In a stunning 786-page opinion issued on February 7, Pennsylvania Commonwealth Court Judge Renee Cohn Jubelirer held that Pennsylvania’s education funding system violates both the education clause and the equal protection clause of the state constitution (William Penn School District et al. v. Pennsylvania Department of Education et al.). She ruled that education is a fundamental right under the Pennsylvania Constitution and that the current funding formula does not adequately consider student needs, which are generally higher in low-income districts. Specifically, she held that students in low-wealth districts are being deprived of equal protection of the law and that “the Education Clause requires that every student be provided with a meaningful opportunity to succeed academically, socially, and civically, which requires that all students have access to a comprehensive, effective and contemporary system of public education.”

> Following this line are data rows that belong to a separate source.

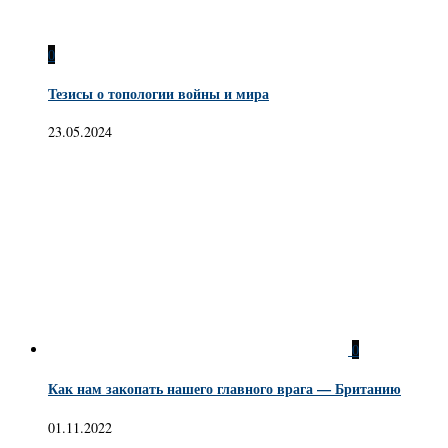
0
Тезисы о топологии войны и мира
23.05.2024
0
Как нам закопать нашего главного врага — Британию
01.11.2022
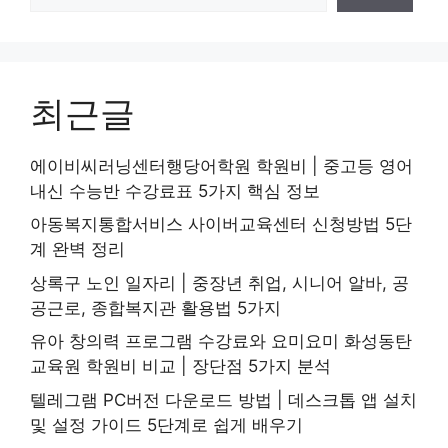
최근글
에이비씨러닝센터행당어학원 학원비 | 중고등 영어
내신 수능반 수강료표 5가지 핵심 정보
아동복지통합서비스 사이버교육센터 신청방법 5단
계 완벽 정리
상록구 노인 일자리 | 중장년 취업, 시니어 알바, 공
공근로, 종합복지관 활용법 5가지
유아 창의력 프로그램 수강료와 요미요미 화성동탄
교육원 학원비 비교 | 장단점 5가지 분석
텔레그램 PC버전 다운로드 방법 | 데스크톱 앱 설치
및 설정 가이드 5단계로 쉽게 배우기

Judge Jubelirer’s carefully crafted decision, written almost a year after the lengthy trial had concluded, meticulously examined all of the testimony and evidence in the case, the legal arguments made by the parties and the amici, and decisions of courts in other states. For example, she provided 153 pages of careful analysis of each of the five expert witnesses presented by the plaintiffs and the five experts presented by the defendants. The judge also considered in depth the resource inputs such as teacher experience, adequacy of textbooks and technology, and facilities in each of the six petitioner school districts as well as outcomes in terms of test scores and graduation rates of students in these districts compared with all students statewide. She concluded that:
The evidence demonstrates that low-wealth districts like Petitioner Districts which struggle to raise enough revenue through local taxes to cover the greater needs of their students, lack the inputs that are essential elements of a thorough and efficient system of education —- adequate courses, curricula and other programs that prepare students to be college and career ready; sufficient, qualified, and effective staff; safe and adequate facilities; modern instrumentalities of learning. The COVID pandemic highlighted these deficiencies….
The Court issued a declaratory judgment outlining the parameters of the essential elements of a constitutionally valid school funding system, but the judge did not order any specific remedies for correcting the extensive constitutional violations that she found. That task will now be the responsibility of the governor and the legislature.
At this point, the defendants, who include the governor, the legislative leaders, and the department of education, have not indicated whether or not they intend to appeal. It is notable, however, that Governor Josh Shapiro, in his previous position as attorney general, had submitted a brief to the court supporting the petitioners’ position.